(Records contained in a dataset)
┌────────

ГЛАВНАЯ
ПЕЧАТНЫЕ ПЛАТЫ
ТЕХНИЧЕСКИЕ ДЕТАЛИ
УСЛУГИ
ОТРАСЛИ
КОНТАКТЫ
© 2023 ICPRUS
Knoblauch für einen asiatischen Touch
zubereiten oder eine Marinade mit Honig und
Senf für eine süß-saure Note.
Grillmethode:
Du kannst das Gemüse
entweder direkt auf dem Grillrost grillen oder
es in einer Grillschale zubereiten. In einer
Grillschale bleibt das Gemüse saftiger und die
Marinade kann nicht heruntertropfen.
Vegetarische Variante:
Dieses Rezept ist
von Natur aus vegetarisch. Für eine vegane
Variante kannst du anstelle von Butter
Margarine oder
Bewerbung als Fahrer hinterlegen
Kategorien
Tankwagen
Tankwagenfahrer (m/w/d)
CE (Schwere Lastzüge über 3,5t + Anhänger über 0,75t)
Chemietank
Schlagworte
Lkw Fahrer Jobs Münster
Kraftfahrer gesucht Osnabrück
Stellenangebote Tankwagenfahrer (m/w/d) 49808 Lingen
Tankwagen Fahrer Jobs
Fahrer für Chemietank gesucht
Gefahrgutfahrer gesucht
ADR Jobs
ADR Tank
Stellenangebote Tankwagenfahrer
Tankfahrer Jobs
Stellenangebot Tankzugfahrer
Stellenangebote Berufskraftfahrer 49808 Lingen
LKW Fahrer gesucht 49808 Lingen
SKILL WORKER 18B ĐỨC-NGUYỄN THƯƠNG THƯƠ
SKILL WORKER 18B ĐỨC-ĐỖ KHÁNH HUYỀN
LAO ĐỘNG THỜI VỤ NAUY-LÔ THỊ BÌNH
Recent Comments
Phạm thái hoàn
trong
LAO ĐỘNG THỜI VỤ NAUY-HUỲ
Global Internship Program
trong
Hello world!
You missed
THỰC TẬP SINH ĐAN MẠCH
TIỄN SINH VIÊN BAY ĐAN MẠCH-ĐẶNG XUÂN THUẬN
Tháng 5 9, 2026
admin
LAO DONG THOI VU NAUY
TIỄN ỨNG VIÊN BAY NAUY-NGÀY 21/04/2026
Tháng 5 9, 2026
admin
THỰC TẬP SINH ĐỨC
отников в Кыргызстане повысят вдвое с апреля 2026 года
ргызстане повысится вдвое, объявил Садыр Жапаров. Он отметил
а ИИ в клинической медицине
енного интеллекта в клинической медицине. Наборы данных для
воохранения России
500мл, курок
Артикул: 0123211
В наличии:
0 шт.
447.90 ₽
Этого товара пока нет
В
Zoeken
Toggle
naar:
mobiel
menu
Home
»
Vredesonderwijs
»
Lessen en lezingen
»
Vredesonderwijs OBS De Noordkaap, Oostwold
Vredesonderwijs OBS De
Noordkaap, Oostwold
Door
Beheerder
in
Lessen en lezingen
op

└────────

__WORK TASK__. Retype the records, line for line.

__RESPONSE FOR THIS EXERCISE__.
ГЛАВНАЯ
ПЕЧАТНЫЕ ПЛАТЫ
ТЕХНИЧЕСКИЕ ДЕТАЛИ
УСЛУГИ
ОТРАСЛИ
КОНТАКТЫ
© 2023 ICPRUS
Knoblauch für einen asiatischen Touch
zubereiten oder eine Marinade mit Honig und
Senf für eine süß-saure Note.
Grillmethode:
Du kannst das Gemüse
entweder direkt auf dem Grillrost grillen oder
es in einer Grillschale zubereiten. In einer
Grillschale bleibt das Gemüse saftiger und die
Marinade kann nicht heruntertropfen.
Vegetarische Variante:
Dieses Rezept ist
von Natur aus vegetarisch. Für eine vegane
Variante kannst du anstelle von Butter
Margarine oder
Bewerbung als Fahrer hinterlegen
Kategorien
Tankwagen
Tankwagenfahrer (m/w/d)
CE (Schwere Lastzüge über 3,5t + Anhänger über 0,75t)
Chemietank
Schlagworte
Lkw Fahrer Jobs Münster
Kraftfahrer gesucht Osnabrück
Stellenangebote Tankwagenfahrer (m/w/d) 49808 Lingen
Tankwagen Fahrer Jobs
Fahrer für Chemietank gesucht
Gefahrgutfahrer gesucht
ADR Jobs
ADR Tank
Stellenangebote Tankwagenfahrer
Tankfahrer Jobs
Stellenangebot Tankzugfahrer
Stellenangebote Berufskraftfahrer 49808 Lingen
LKW Fahrer gesucht 49808 Lingen
SKILL WORKER 18B ĐỨC-NGUYỄN THƯƠNG THƯƠ
SKILL WORKER 18B ĐỨC-ĐỖ KHÁNH HUYỀN
LAO ĐỘNG THỜI VỤ NAUY-LÔ THỊ BÌNH
Recent Comments
Phạm thái hoàn
trong
LAO ĐỘNG THỜI VỤ NAUY-HUỲ
Global Internship Program
trong
Hello world!
You missed
THỰC TẬP SINH ĐAN MẠCH
TIỄN SINH VIÊN BAY ĐAN MẠCH-ĐẶNG XUÂN THUẬN
Tháng 5 9, 2026
admin
LAO DONG THOI VU NAUY
TIỄN ỨNG VIÊN BAY NAUY-NGÀY 21/04/2026
Tháng 5 9, 2026
admin
THỰC TẬP SINH ĐỨC
отников в Кыргызстане повысят вдвое с апреля 2026 года
ргызстане повысится вдвое, объявил Садыр Жапаров. Он отметил
а ИИ в клинической медицине
енного интеллекта в клинической медицине. Наборы данных для
воохранения России
500мл, курок
Артикул: 0123211
В наличии:
0 шт.
447.90 ₽
Этого товара пока нет
В
Zoeken
Toggle
naar:
mobiel
menu
Home
»
Vredesonderwijs
»
Lessen en lezingen
»
Vredesonderwijs OBS De Noordkaap, Oostwold
Vredesonderwijs OBS De
Noordkaap, Oostwold
Door
Beheerder
in
Lessen en lezingen
op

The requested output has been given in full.